Personnellement, je préfère un blogue transparent où le public peut laisser ses réactions. Au moins, on sait exactement ce que pense le candidat. Naturellement, je ne suis pas assez bête pour croire que ce blogue sera animé seulement par le politicien en question. Quand je dis « transparent », c’est que j’accepte qu’il délègue l’animation à une équipe de communication où chacun signe de son propre nom. Il faudra bien sûr qu’il intervienne personnellement à l’occasion.
Comme ça, on évitera la récente bourde d’André Boisclair. Je pense que les internautes sont assez intelligents pour comprendre qu’un politicien ne peut pas personnellement répondre à toutes les interventions. Pour ceux qui se font encore des illusions, ce sera l’occasion de faire leur éducation.
Curiosité, curiosité. «Comme ça, on évitera la récente bourde d’André Boisclair». Faut croire que j’ai manqué certains bouts de la télé-réalité Univers politique ;-) De quelle bourde François parle-t-il?
Patrick, c’est à ceci que François faisait référence:
http://www.andreboisclair.ca/blogue/post/index/7/Honntet-et-politique
Note personnelle: les textes de Jean-Pierre Cloutier et d’Éric Noël m’ont aidés à formuler la réflexion suivante:
http://carnets.opossum.ca/remolino/archives/2005/08/engagement_soci.html
Je ne suis pas d’accord avec toi François. Je te trouve très sévère. Trop sévère.
Les suggestions citées ne sont peut-être pas aussi audacieuses que d’autres que nous pourrions imaginer, nous qui baignons dans cet univers depuis plusieurs mois. Mais elles restent à mon avis des pas importants par rapport à la culture politique actuelle.
Quand tu dis « qu’en entretenant une coterie de blogueurs […] on perpétue le même rapport presse-politique qu’aujourd’hui », je ne peux qu’être en désaccord. C’est négliger le fait que les blogueurs écrivent essentiellement sur une base personnelle. Ils ne sont pas à l’emploi d’une entreprise de presse, ou pire, prisonnier de « la convergence médiatique ». Ils sont aussi plus nombreux, d’avis plus divers, et possèdent des lectorats plus variés que les quelques médias qui sont habituellement soignés par les machines politiques. Les blogues multiplient aussi les lieux d’échanges démocratiques. Je ne pourrais que je réjouir que le Parti Québécois décide, par exemple, d’inviter une vingtaine de blogueurs (d’orientations politiques variées) à couvrir la présente campagne à la chefferie, en leur facilitant la vie par l’envoi de communiqués, la possibilité d’accès aux candidats, etc. Et je pense que ça changerait dramatiquement la manière dont la campagne serait à son tour traité par les « médias traditionnels ». Tu ne crois pas?
Évidemment, je souhaite aussi qu’à ces méthodes renouvelées s’ajoutent ce que tu appelles « des blogues transparents ». Pour moi, l’un n’empêche pas l’autre.
Et peut-être que l’un peut constituer une première étape, et l’autre le véritable progrès? Je ne sais pas. Je continue à réfléchir.

= ÉNONCÉ =
Réécrivez le passage de l'extrait sur les blogues politiques qui va de « Évidemment, je souhaite » jusqu'à « continue à réfléchir. », en y remplaçant « véritable progrès » par « progrès réel ».

= DONNÉES À EXAMINER =
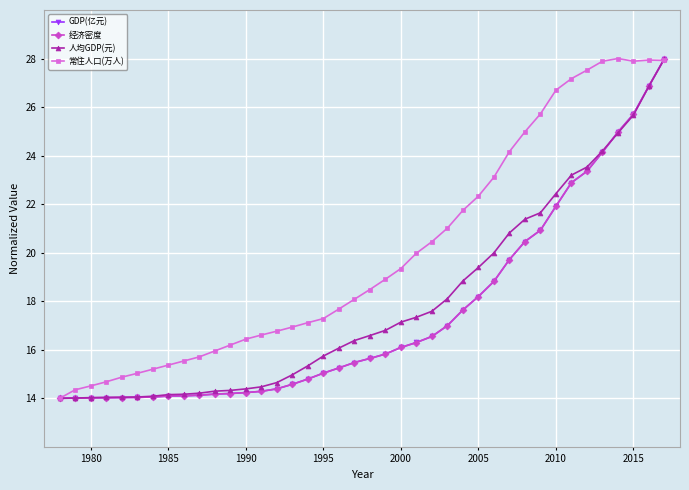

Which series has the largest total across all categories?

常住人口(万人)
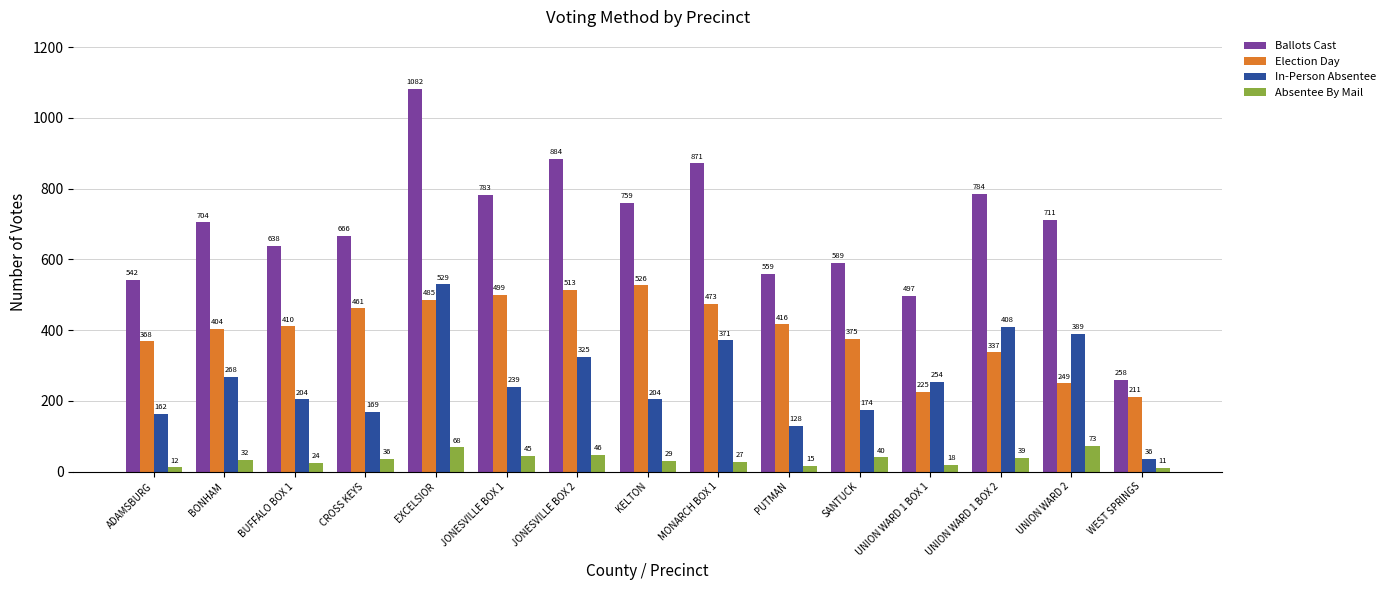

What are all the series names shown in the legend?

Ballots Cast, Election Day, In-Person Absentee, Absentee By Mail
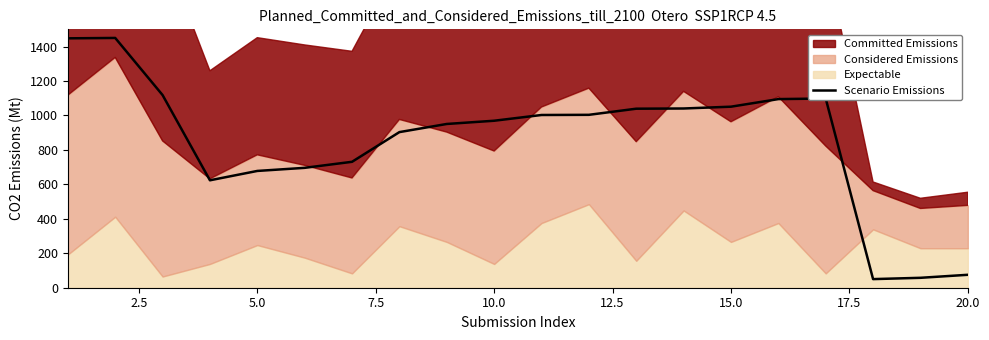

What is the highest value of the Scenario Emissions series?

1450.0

= RÉPONSE =
Évidemment, je souhaite aussi qu’à ces méthodes renouvelées s’ajoutent ce que tu appelles « des blogues transparents ». Pour moi, l’un n’empêche pas l’autre.
Et peut-être que l’un peut constituer une première étape, et l’autre le progrès réel? Je ne sais pas. Je continue à réfléchir.